Issue #356: same code base for fetching prices and importing transactions? (blais/beancount)

Johannes Harms Fri, 28 Dec 2018 05:50:12 -0800

New issue 356: same code base for fetching prices and importing transactions?
https://bitbucket.org/blais/beancount/issues/356/same-code-base-for-fetching-prices-and


Johannes Harms:

Could / should we use the same code base for fetching prices and importing 
transactions? Using importers for importing downloaded prices could help reduce 
duplicate code. The only thing missing is to extend the importer base classes 
to support fetching (of not only prices, but also transactions).

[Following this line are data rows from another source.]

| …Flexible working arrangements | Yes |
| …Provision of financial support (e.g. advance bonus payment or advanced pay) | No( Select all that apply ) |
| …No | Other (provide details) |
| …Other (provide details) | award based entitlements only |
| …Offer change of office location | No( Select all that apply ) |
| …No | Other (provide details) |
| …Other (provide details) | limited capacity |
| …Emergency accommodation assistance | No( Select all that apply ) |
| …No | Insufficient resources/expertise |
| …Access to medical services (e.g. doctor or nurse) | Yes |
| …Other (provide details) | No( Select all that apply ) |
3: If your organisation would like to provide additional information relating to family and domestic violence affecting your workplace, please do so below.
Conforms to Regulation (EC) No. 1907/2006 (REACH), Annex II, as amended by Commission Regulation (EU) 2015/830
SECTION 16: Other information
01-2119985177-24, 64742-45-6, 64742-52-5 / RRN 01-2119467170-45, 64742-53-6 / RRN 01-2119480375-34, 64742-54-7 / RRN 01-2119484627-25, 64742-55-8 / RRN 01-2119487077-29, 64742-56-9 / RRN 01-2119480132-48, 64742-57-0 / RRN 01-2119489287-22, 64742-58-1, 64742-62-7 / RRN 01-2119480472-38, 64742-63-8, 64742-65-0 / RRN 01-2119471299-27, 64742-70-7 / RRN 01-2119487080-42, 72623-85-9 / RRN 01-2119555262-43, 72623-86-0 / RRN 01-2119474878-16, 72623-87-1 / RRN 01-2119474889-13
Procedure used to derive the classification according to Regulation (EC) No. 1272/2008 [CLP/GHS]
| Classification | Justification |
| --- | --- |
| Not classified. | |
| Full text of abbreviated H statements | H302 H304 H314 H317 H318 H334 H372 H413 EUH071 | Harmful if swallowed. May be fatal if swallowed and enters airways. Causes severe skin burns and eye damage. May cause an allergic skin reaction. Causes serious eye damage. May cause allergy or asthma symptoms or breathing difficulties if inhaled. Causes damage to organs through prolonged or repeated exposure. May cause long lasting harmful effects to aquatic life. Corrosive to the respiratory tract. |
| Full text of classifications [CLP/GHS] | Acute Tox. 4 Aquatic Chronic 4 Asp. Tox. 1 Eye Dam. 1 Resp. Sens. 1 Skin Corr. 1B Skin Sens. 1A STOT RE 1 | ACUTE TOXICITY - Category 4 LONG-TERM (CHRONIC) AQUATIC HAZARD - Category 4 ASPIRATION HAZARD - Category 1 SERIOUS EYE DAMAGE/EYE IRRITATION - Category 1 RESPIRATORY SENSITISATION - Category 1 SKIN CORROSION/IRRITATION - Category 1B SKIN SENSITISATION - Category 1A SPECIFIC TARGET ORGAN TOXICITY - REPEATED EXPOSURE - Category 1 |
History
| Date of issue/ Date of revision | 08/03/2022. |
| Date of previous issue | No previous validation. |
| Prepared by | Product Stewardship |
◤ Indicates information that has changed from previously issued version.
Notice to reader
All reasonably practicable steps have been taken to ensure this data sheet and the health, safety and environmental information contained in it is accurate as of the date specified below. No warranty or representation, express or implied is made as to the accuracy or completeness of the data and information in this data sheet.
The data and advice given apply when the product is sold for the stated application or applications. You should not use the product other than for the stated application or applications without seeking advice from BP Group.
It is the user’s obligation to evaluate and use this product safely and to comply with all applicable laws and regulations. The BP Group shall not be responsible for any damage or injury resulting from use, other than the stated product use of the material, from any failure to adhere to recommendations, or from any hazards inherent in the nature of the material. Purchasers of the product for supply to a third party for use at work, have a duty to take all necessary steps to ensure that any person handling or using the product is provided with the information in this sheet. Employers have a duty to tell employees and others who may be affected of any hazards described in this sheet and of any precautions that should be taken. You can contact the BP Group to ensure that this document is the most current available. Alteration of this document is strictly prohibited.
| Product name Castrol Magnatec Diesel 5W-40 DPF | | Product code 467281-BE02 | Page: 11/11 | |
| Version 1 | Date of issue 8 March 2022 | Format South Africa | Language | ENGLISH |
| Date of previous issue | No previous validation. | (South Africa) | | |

@blais: I would be glad to hear your thoughts on this, including the previous 
design rationale to split price-fetching and transaction-importing into 
separate modules.  
@seltzered: I am posting this as follow-up to #329 "Bean-price: support fetch 
over range of dates", because I did not want to take the other issue off-topic.

Motivation:
My personal observation is that importing prices is very similar to importing 
transactions.

* fetching: While prices are usually fetched automatically, I found this is not 
always possible. In a similar way, transactions could be fetched automatically, 
but that's not always possible, and not worth the effort, given that screen 
scraping implementations break easily. 
* Importing (identifying, filing, extracting): These steps are nearly identical 
for prices and transactions. 

Example: I wrote this importer for yahoo prices:  
1. Fetching: As mentioned above, automatic fetching is not always easy. In this 
case, I found it easier to manually fetch prices by scraping the HTML table 
using artoo.js.  
2. Importing: The code snippet below illustrates that it makes perfectly sense 
to import prices using import functionality.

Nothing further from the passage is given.